In the coming months we may see changes within the tax code that will positively affect your investments as well as your real-estate. First, as part of the Details Of Donald J. Trump’s Tax Plan, the plan purposes a one-time deemed repatriation of corporate cash held overseas at a significantly discounted 10% tax rate. Sine we are making America’s corporate tax rate globally competitive, it is only fair that corporations help make that move fiscally responsible. U.S.-owned corporations have as much as $2.5 trillion in cash sitting overseas. Some companies have been leaving cash overseas as a tax maneuver. Under this plan, they can bring their cash home and put it to work in America while benefiting from the newly-lowered corporate tax rate that is globally competitive and no longer requires parking cash overseas. If your retirement account or IRA is invested in companies that have heavy overseas income they potentially will bring back a large share of the cash sitting overseas.
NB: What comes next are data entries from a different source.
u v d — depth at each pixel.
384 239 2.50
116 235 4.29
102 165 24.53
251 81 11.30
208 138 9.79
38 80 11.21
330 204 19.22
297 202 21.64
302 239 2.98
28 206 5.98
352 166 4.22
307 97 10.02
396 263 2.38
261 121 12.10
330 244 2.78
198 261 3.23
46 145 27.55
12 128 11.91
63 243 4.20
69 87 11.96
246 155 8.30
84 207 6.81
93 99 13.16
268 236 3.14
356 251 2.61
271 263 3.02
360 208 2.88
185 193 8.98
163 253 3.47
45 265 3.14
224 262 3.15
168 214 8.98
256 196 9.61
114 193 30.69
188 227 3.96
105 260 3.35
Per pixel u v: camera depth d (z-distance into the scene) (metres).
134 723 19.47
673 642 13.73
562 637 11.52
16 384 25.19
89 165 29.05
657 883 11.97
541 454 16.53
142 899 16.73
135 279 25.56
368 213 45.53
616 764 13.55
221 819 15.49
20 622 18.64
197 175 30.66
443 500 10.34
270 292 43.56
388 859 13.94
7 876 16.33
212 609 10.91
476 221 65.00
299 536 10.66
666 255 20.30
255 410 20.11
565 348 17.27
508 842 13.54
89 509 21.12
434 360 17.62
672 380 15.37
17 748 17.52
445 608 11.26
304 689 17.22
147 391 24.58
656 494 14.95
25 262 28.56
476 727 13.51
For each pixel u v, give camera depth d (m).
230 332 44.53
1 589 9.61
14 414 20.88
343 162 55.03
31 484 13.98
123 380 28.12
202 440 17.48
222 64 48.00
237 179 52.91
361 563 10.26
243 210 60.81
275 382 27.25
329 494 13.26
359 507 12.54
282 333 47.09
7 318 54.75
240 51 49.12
This will have a direct value to your investments and the economy as repatriated money is re-circulated within the U.S.
The second, as part of a pro-growth tax plan, is lowering corporate taxes to a flat 15% rate. This will immediately stop the out flow of corporations that are using inversion purchases to escape the very high US corporate tax rates of 39% once you hit $100,000.00 of taxable income. What is corporate inversion? Corporate inversion is the process by which companies, especially U.S.-based companies, move overseas to reduce the tax burden on income. Companies that receive a significant portion of their income from foreign sources employ corporate inversion as a strategy, since that income is taxed both abroad and in the country of incorporation. Companies undertaking this strategy are likely to select a country that has lower tax rates and less stringent corporate governance requirements. Stability of corporations is of utmost importance. Public corporations are owned by us, as in you and me, and the more successful they are the more they will increase research and development, expand manufacturing, pay dividends, buy back shares or purchase other companies. The success of private corporations, where most of us work, will help us one day in retirement and spur the growth of commercial real-estate in the meantime.
Restructuring the way we tax corporations who do business overseas and by enticing them to look inside our borders to establish their operations with tax breaks will benefit all of us (as in you, me and the US economy).